PASSAGE PROVIDED:
•••••

I don't know if I buy your arguments that the differences being too minor to matter, but a lot of people feel that way so you're entitled to that opinion. This thread is designed to check if that's objectively true of not. We might find at the end of it all, that it is indeed true that they are interchangeable. If we find they all offer different recovery options, your opinion will still be that these differences are too small to matter. And that's fine.

However, what about wallclinging for shiek and diddy? Do you really feel like there's no advantage to be gained by them ever preforming that? What about Megaman and sonic walljumping after their an upB that would have fallen just too short. Not all stages allow this. Is there a reason I'm not aware of why these fringe cases don't change a game?

However, if you really think the stages are too similar to matter, why should we bother with them? Do we honestly need over 40 ways to say FD? I understand that people have music and visuals they like, but why have it twice as many stages in our stagelist if all of them are too identical to ever effect a match? I see why you might not want that, but I don't see why you would consider simplifying the rules to be ridiculous.

•••••

SOURCE DATA:
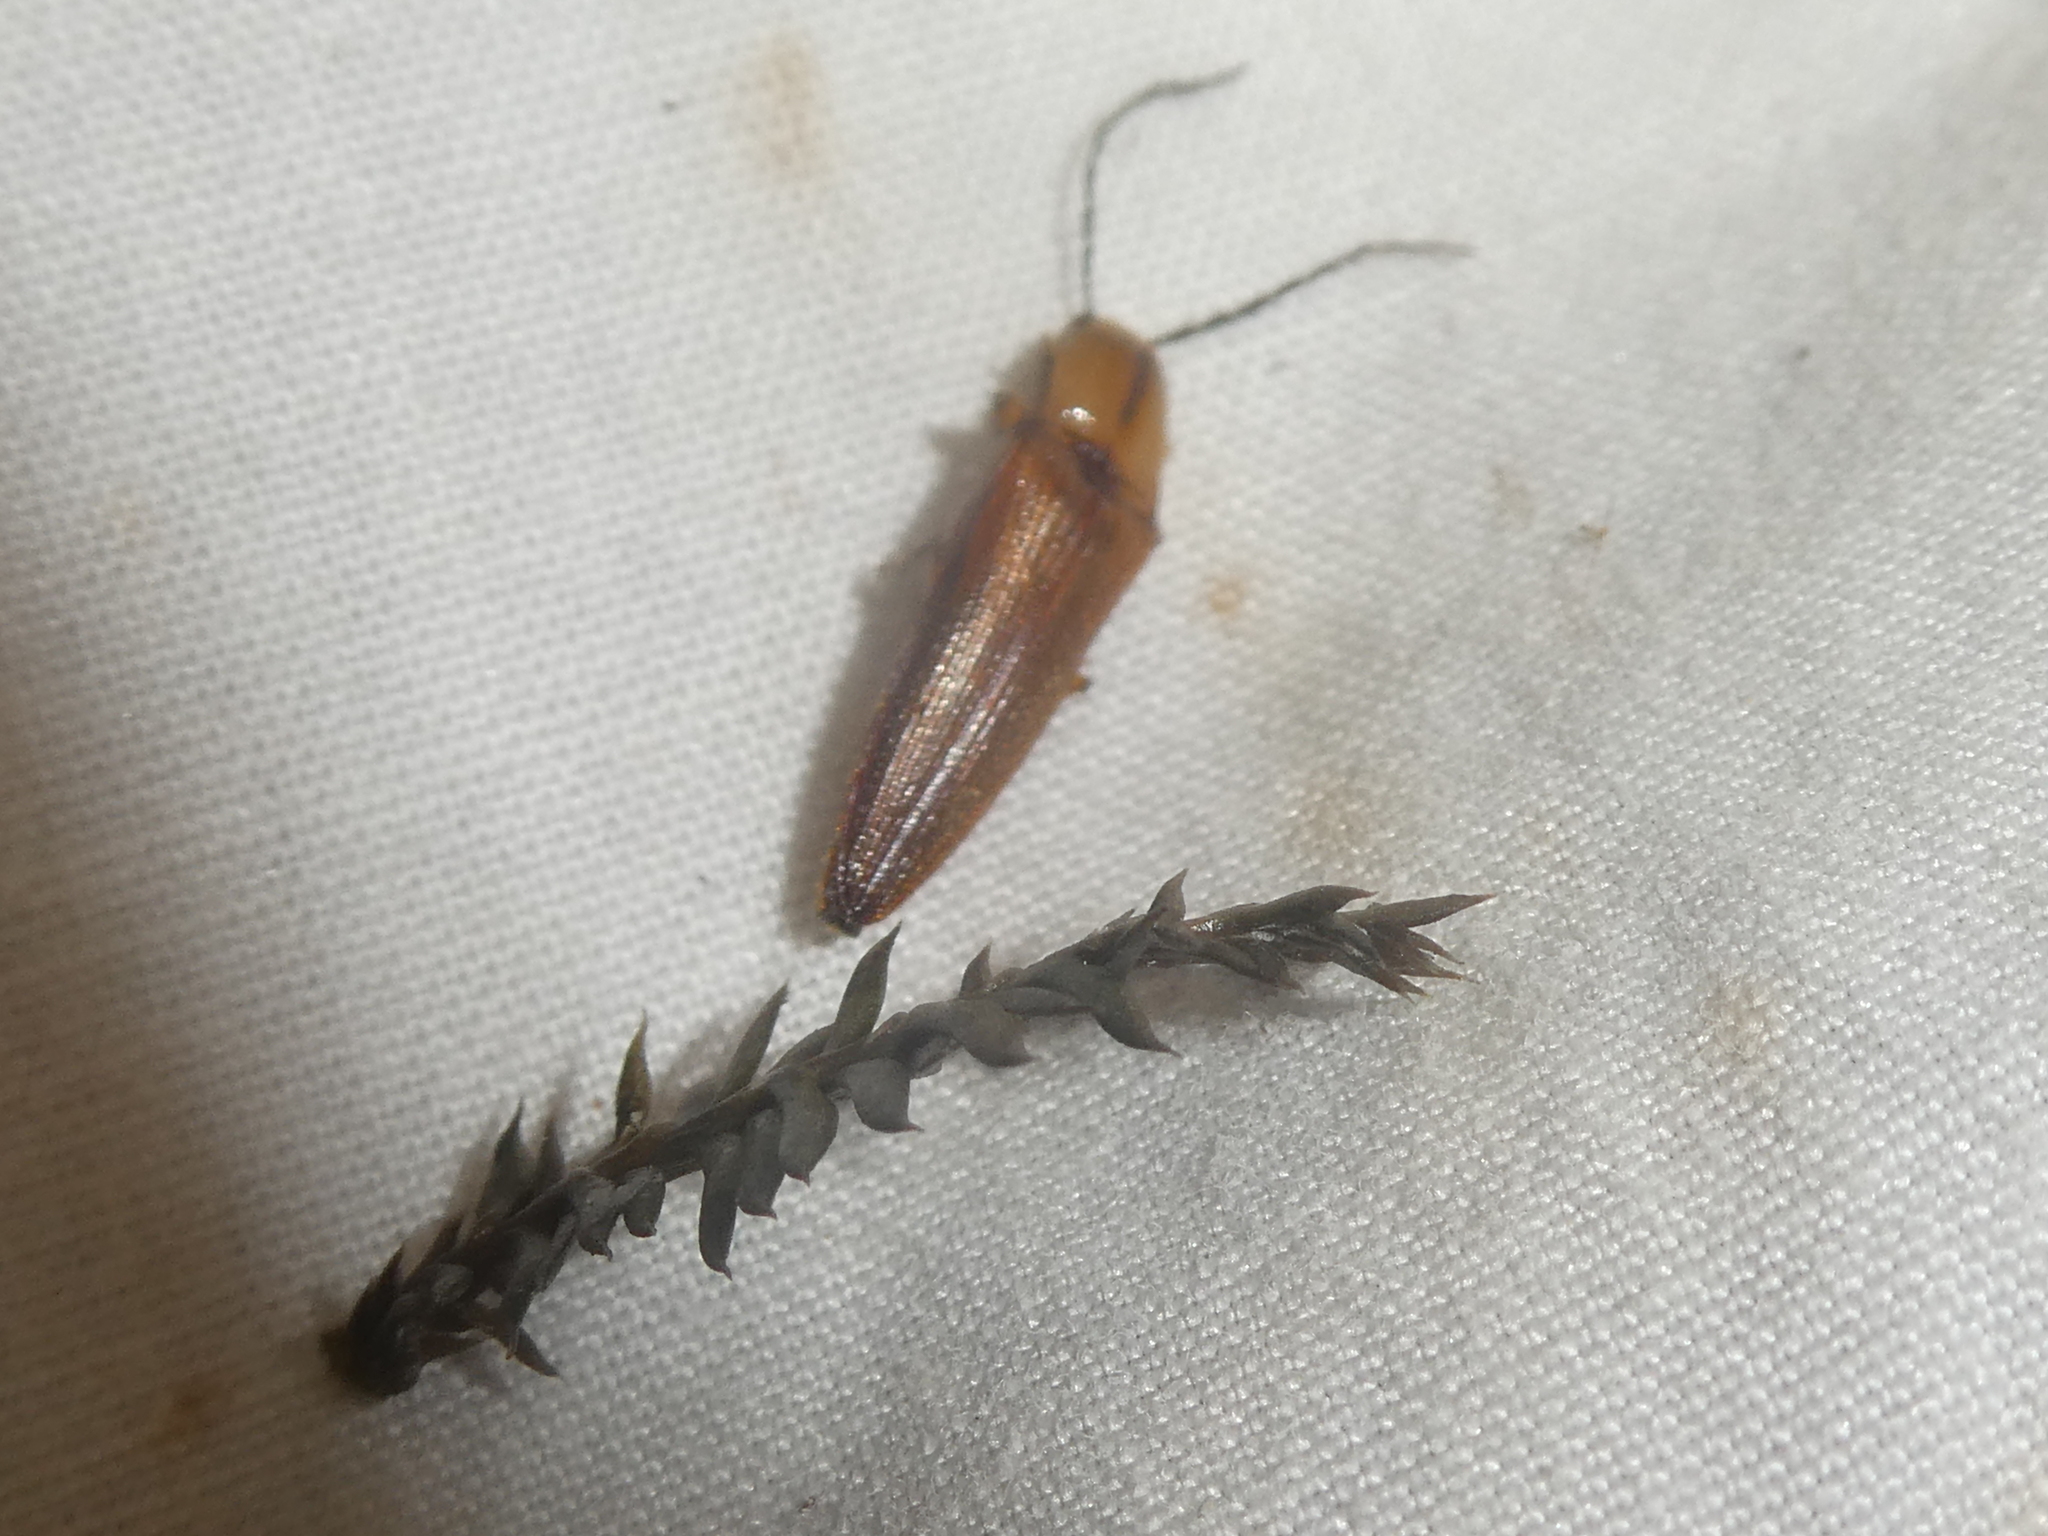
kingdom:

•••••

GOAL OF THE EXERCISE:
Print the passage from the post about stage differences word for word, beginning at the words "However, if you" and stopping after "to be ridiculous.". Nothing in the listing is needed here.

EXERCISE RESULT:
However, if you really think the stages are too similar to matter, why should we bother with them? Do we honestly need over 40 ways to say FD? I understand that people have music and visuals they like, but why have it twice as many stages in our stagelist if all of them are too identical to ever effect a match? I see why you might not want that, but I don't see why you would consider simplifying the rules to be ridiculous.